▸ **SOURCE EXTRACT**:
━━━

Churchill Manitoba
We went to Churchill Manitoba Canada to see polar bears in their natural habitat. This 900-person frontier town is one of the true polar bear and beluga whale capitals of the world. Cloud cover permitting, it also provides a great opportunity to experience the Aurora Borealis, or Northern Lights.
Churchill is located in a transitional zone between boreal forests, tiaga (with small trees and bushes) and tundra. The subarctic climate can be a quite chilly in the winter (often around -16 degrees Fahrenheit (-27 degrees Celsius). When we visited in late November 2018, it was a relatively balmy 25-30 degrees F (down to about -5 C), compared with an average of a toasty 54 degrees (12 C) in the summer.
Churchill’s Modern History
The English and later the French came to the region in which the Inuit people lived primarily for animal fur and pelts. The British came first, with the Hudson Bay Company (HBC) establishing a trading post and the area’s first fort (York Fort) and trading settlement (which gradually grew into a complex of 50 buildings). The British crown formalized the arrangement by granting a charter and much of the area’s land to the company in 1670. The English traded metal pots, guns and yes, even beads with the natives for furs and pelts. Both sides felt this was a fair and favorable arrangement.
This arrangement, however, didn’t work for the French who were excluded from the relationship. In 1780, they placed the state-of-the-art, but under-defended fort under seize. The British commander, realizing the futility of resisting, surrendered and all were allowed to return to England. The French, however, never created the formal, systematic trading structure of the English and, therefore, never managed to establish the same type of synergistic relationship with the Inuit. This eventually left the English to rebuilt their relationship. By 1862, however, this relationship drew to a close and HBC gave its charter to the Dominion of Canada.

━━━

▸ **PROMPT 1**: Copy the passage of the Churchill, Manitoba text that runs from "Churchill is located" to "in the summer.".
▸ **PROMPT 2**:
Using the Churchill, Manitoba text, answer these questions:
(a) How many people live in the town?
(b) In what year did the British crown grant a charter to the Hudson Bay Company?
(c) In what year did the Hudson Bay Company give its charter to the Dominion of Canada?

▸ **SUPPLIED RECORDS**:
━━━

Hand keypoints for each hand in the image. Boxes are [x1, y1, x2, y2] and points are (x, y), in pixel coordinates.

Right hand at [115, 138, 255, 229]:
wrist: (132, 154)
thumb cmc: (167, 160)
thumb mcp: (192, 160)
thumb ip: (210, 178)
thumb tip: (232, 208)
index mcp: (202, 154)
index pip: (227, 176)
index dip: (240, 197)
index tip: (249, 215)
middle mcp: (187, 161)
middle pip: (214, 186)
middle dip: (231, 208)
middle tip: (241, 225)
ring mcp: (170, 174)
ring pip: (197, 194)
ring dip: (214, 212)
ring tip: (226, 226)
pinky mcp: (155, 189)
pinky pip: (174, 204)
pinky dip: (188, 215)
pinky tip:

━━━

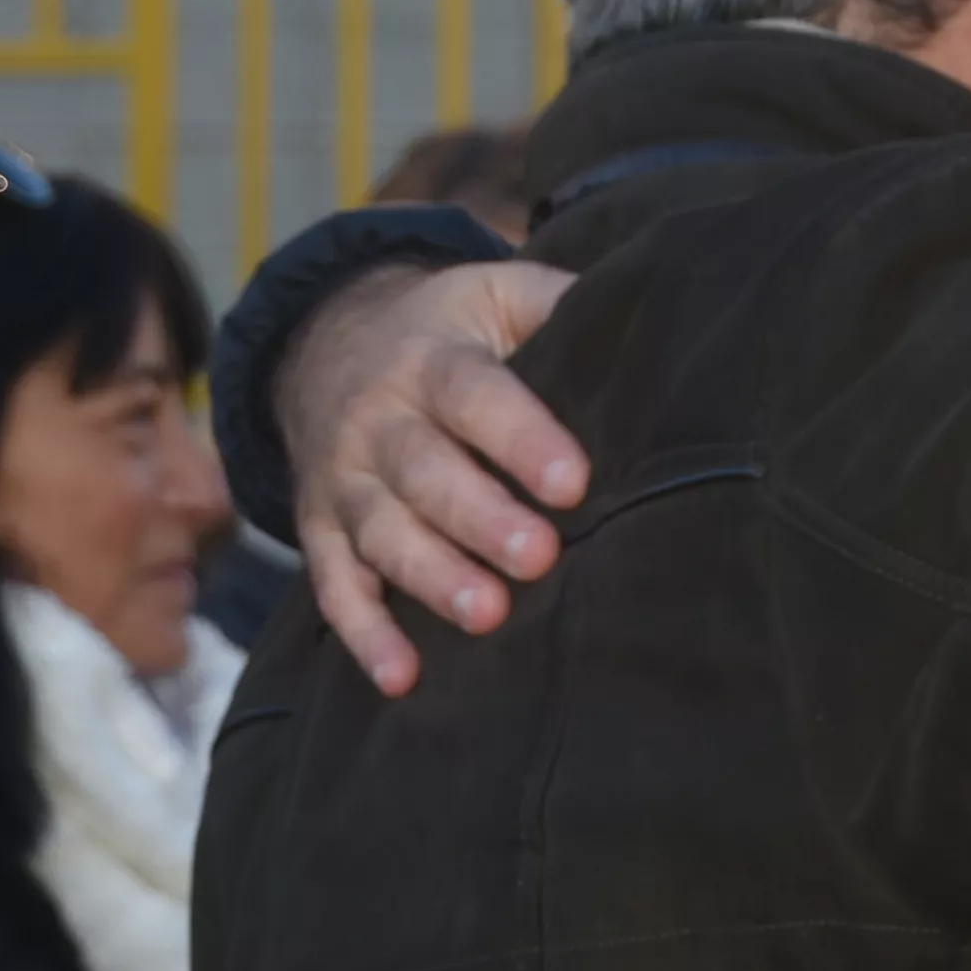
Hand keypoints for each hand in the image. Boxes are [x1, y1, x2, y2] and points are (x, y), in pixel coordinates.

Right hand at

━━━

▸ **WORKED SOLUTION 1**:
Churchill is located in a transitional zone between boreal forests, tiaga (with small trees and bushes) and tundra. The subarctic climate can be a quite chilly in the winter (often around -16 degrees Fahrenheit (-27 degrees Celsius). When we visited in late November 2018, it was a relatively balmy 25-30 degrees F (down to about -5 C), compared with an average of a toasty 54 degrees (12 C) in the summer.

▸ **WORKED SOLUTION 2**:
(a) 900
(b) 1670
(c) 1862